> EXTRACT PROVIDED:

━━━━━━━━━━━━━━━━━━━━━━━━━━━━━━

The plugin is required to be able to verify a provider, given a Pact file. For each interaction in the Pact file, it needs to be able to construct a request/message using the Pact file, and send it to the provider. Finally, it needs to be able to validate the response from the provider using the details in the Pact file.

Content Matcher and Generator​

If the protocol uses a non-standard payload format, a content matcher and generator must also be provided. See Content matcher design docs.

Plugin catalogue entries for protocol transports​

When a plugin loads, it will receive an InitPluginRequest and must respond with an InitPluginResponse with the catalogue entries for the plugin. See the plugin proto file for details of these messages.

For protocol transports, the entries need to include:

Entry Type​

The entry type must be set to TRANSPORT.

Entry Key​

This should be the name of the protocol.

Associated values​

Not required.

Example interaction from a consumer test​

High Level Summary

  1. Plugin driver is responsible for starting the plugin. The Pact framework communicates instructions for each Test Session to the plugin via the plugin driver and the gRPC interface.
  2. The Pact framework will maintain the details of the TestSession - including interactions, failures, logs etc.
  3. The calling test code is now able to configure the Interactions. For each interaction, the configuration for the interaction is passed to the plugin, which returns the configured Pact Interaction data which is then stored by the Pact framework in the Pact file. The plugin is responsible for defining what an Interaction looks like and how it should be passed in for its specific combination of protocol, payload, transport and interaction type.
  4. During Test Execution:
    1. The Interactions from step 3 are passed to the plugin to create a mock server. The mock server details are returned (mostly, the port number).
    2. the calling code communicates directly to the Mock Service provided by the plugin. The mock server is responsible for handling the request, comparing the request against the registered interactions, and returning a suitable response. It must keep track of the interactions that were matched during the test session.
  5. After each individual Test Execution, the plugin is requested to shut the mock server down and return any mismatches.
  6. If the Test Session was successful, write_pact() is called which will write out the actual pact file.
  7. The plugin is shutdown by the Plugin driver.

Consumer Sequence Diagram

pact_consumer_plugin_sequence

Example consumer test

For an example of a simple gRPC consumer test, see JVM gRPC Consumer.

Example interaction for verifying a provider​

High Level Summary

  1. Plugin driver is responsible for starting the plugin. The framework communicates instructions for each Test Session to the plugin via the plugin driver and the gRPC interface.
  2. Pact framework fetches the pact files (e.g. from the broker), including the pacts for verification details if configured, and stores this information.
  3. Pact framework detects plugin specific configuration in the Pact file and instructs the plugin driver to load the plugin.
  4. The user test code starts the Provider Service
  5. For each Pact interaction, the Pact framework will be responsible for configuring or invoking provider states.
  6. The Pact framework will maintain the details of the TestSession - including pacts, interaction failures, pending status, logs etc.
  7. The Pact framework will pass the Pact interaction to the plugin. The plugin will then perform the plugin-specific interaction, communicating with the Provider Service and returning any mismatches to the Pact framework. This process repeats for all interactions in all pacts.
  8. Pact framework calculates the verification status for the test session, and optionally publishes verification results back to a Broker.
  9. The Pact client library then conveys the verification status, and the driver terminates all plugin processes.

Provider Sequence Diagram

pact_provider_plugin_sequence

Example provider test

For an example of a simple gRPC provider test, see JVM gRPC Provider.

━━━━━━━━━━━━━━━━━━━━━━━━━━━━━━

> ENTRIES SUPPLIED:
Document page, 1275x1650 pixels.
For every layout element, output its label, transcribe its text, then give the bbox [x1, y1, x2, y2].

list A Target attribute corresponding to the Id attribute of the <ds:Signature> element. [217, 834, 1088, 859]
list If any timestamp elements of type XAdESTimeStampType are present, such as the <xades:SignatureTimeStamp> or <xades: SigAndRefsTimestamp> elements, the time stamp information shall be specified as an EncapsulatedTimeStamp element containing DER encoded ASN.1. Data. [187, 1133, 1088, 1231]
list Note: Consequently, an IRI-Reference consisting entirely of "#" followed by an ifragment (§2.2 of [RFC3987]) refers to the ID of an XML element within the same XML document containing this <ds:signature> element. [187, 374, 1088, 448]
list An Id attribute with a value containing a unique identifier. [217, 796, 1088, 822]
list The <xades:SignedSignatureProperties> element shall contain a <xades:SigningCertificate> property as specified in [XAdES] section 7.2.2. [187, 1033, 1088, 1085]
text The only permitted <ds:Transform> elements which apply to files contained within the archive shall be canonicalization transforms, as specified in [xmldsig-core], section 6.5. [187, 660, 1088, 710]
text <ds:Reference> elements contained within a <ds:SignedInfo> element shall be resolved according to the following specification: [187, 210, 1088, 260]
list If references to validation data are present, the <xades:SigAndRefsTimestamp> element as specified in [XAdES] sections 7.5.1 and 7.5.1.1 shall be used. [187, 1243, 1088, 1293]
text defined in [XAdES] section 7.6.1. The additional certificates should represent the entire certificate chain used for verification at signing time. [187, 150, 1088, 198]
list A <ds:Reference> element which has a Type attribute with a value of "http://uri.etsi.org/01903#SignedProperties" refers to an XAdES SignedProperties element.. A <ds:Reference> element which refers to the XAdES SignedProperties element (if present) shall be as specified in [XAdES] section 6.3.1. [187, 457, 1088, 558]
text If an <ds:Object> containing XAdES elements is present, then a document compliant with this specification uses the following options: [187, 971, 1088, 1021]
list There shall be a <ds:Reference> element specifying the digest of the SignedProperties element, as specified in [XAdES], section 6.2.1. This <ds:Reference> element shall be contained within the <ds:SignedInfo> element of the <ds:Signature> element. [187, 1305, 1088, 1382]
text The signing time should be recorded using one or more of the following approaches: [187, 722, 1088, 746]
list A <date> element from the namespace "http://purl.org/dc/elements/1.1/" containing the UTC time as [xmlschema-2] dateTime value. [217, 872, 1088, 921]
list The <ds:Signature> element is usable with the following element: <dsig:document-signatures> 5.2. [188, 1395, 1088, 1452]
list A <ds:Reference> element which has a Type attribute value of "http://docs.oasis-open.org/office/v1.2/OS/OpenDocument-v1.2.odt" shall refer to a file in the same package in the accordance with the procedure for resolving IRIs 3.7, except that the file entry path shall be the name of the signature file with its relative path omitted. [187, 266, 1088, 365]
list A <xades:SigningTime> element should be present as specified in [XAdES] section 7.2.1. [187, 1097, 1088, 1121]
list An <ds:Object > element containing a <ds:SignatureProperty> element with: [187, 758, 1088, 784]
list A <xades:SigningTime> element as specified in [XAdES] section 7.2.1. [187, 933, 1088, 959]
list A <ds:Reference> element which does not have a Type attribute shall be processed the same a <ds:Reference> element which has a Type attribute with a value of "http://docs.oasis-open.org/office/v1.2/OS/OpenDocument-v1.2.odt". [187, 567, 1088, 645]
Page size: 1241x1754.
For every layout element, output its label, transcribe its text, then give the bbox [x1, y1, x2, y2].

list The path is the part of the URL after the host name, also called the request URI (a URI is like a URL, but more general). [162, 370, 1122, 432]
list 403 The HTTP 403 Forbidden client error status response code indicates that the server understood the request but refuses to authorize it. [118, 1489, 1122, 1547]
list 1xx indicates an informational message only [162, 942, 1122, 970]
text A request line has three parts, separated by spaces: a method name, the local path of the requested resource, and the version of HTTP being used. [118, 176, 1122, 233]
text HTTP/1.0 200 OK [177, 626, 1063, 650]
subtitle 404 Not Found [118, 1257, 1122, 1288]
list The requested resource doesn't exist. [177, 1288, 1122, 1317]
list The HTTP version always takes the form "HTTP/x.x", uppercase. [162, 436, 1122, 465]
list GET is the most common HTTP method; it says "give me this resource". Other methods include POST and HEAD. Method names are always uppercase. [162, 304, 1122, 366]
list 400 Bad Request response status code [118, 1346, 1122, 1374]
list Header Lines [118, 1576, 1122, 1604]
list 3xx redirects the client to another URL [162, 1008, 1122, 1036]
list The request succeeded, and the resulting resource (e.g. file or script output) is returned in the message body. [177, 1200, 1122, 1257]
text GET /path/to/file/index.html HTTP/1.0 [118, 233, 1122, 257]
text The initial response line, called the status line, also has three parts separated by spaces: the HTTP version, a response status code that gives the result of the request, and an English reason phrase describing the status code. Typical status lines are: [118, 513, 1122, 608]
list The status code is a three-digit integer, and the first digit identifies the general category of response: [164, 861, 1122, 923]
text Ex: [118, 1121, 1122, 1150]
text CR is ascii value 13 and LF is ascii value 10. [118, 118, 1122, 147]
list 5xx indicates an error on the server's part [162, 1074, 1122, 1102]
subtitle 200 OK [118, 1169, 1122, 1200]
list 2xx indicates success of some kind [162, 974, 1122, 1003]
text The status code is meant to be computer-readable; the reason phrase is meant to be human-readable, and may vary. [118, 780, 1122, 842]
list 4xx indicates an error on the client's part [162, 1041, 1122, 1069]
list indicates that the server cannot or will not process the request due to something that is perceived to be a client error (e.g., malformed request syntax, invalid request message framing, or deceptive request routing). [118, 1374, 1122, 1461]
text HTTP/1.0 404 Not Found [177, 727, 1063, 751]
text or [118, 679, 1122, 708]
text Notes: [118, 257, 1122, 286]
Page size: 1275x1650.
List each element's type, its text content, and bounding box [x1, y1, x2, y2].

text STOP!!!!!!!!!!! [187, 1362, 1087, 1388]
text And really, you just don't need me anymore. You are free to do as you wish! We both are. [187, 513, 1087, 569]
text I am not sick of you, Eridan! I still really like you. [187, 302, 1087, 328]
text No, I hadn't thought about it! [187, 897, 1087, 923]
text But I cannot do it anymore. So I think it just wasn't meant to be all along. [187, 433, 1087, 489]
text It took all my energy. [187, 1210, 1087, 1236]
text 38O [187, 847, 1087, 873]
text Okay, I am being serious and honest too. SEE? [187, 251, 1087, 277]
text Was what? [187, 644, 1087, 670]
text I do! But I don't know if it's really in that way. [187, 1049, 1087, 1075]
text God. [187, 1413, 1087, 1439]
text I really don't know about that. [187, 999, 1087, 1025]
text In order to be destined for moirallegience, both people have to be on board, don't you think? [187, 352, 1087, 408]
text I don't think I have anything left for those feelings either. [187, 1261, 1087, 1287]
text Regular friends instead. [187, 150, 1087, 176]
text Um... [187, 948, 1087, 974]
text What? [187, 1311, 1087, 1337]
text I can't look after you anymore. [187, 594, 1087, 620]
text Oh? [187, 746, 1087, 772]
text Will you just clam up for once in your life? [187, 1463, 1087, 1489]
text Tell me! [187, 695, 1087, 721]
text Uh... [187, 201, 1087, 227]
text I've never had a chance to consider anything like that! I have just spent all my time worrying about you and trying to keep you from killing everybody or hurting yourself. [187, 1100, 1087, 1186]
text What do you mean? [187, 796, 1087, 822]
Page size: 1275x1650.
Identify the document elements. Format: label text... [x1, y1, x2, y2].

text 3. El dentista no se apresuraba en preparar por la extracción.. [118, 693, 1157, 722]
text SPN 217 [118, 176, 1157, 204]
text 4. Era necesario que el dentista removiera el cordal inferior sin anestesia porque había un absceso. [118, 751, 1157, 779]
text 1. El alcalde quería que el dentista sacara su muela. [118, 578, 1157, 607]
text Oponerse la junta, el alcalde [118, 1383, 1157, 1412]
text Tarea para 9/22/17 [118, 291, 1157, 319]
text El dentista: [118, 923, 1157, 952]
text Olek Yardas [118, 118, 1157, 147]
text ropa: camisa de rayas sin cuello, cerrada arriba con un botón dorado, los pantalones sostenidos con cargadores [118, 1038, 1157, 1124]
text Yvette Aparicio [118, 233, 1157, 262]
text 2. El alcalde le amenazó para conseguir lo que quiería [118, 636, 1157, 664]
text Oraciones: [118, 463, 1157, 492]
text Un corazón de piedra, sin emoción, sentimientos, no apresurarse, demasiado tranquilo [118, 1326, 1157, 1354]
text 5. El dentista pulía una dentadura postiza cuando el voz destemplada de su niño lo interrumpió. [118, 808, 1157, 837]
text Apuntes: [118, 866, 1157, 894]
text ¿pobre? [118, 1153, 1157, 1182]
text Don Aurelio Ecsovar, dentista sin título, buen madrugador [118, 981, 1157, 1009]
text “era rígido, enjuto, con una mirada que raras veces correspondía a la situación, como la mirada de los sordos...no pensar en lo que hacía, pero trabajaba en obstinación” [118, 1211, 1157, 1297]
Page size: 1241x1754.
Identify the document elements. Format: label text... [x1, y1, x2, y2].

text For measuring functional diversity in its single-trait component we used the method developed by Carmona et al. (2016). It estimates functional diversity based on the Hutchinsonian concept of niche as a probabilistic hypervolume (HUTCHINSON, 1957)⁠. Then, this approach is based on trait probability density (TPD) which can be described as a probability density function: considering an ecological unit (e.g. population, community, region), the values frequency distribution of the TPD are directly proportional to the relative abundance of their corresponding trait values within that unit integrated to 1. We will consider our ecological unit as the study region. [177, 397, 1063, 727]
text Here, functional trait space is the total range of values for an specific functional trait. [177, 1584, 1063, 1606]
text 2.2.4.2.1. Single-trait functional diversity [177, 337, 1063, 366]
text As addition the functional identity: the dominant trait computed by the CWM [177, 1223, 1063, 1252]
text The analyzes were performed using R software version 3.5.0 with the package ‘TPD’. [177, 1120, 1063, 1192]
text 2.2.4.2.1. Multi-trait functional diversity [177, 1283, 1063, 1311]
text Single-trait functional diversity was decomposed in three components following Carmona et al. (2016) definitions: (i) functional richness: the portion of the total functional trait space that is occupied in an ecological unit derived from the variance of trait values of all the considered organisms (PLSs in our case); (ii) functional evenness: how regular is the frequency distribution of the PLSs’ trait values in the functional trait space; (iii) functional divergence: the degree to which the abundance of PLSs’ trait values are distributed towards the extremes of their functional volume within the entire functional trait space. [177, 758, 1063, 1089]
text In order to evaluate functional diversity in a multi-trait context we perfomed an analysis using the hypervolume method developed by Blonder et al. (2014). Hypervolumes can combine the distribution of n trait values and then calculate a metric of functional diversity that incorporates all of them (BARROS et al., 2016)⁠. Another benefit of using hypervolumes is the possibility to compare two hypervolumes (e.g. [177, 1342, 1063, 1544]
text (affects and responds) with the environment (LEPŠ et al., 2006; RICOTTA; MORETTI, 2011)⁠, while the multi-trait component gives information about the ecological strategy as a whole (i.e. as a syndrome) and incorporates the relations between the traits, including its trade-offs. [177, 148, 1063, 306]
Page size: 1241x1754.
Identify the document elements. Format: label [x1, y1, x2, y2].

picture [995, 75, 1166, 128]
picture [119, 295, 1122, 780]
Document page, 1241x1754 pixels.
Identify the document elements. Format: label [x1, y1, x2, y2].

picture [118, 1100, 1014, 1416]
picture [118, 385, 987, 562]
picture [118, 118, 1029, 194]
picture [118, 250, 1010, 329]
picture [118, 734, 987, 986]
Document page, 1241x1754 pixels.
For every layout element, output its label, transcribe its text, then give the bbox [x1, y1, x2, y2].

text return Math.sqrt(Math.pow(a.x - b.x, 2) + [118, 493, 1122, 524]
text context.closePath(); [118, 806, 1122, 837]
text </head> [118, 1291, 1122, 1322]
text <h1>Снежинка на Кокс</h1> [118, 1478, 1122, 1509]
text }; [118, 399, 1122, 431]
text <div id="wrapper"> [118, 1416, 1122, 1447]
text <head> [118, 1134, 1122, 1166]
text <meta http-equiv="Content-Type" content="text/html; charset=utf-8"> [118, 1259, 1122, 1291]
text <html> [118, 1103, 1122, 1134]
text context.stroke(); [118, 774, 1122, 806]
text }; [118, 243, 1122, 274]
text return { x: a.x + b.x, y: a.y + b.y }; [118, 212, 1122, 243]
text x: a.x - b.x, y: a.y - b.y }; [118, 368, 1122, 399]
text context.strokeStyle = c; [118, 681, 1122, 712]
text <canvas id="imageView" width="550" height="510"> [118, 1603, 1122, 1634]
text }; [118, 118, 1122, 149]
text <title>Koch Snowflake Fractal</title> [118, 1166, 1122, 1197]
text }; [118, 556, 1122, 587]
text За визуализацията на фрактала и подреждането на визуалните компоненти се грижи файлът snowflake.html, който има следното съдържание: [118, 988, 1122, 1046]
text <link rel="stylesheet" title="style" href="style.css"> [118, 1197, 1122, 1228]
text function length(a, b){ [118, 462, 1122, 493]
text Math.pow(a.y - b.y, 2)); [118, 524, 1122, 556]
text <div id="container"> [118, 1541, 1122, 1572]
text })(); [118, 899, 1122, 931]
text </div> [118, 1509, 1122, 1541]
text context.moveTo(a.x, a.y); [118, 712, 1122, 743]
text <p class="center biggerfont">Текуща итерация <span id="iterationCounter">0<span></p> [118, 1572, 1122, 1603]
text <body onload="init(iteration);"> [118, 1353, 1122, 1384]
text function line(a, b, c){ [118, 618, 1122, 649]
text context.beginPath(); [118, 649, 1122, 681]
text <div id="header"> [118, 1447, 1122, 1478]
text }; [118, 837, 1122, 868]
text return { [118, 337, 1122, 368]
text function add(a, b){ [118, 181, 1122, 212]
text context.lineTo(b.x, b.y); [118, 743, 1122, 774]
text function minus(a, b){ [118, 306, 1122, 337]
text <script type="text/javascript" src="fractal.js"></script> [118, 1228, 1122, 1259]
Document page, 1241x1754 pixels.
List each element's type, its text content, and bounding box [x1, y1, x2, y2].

━━━━━━━━━━━━━━━━━━━━━━━━━━━━━━

> DIRECTIONS: Write out word for word everything in the Pact plugin text from "Plugin catalogue entries" down to "of these messages.". The items are separate material with no connection to the Pact plugin text.

> EXPECTED ANSWER:
Plugin catalogue entries for protocol transports​

When a plugin loads, it will receive an InitPluginRequest and must respond with an InitPluginResponse with the catalogue entries for the plugin. See the plugin proto file for details of these messages.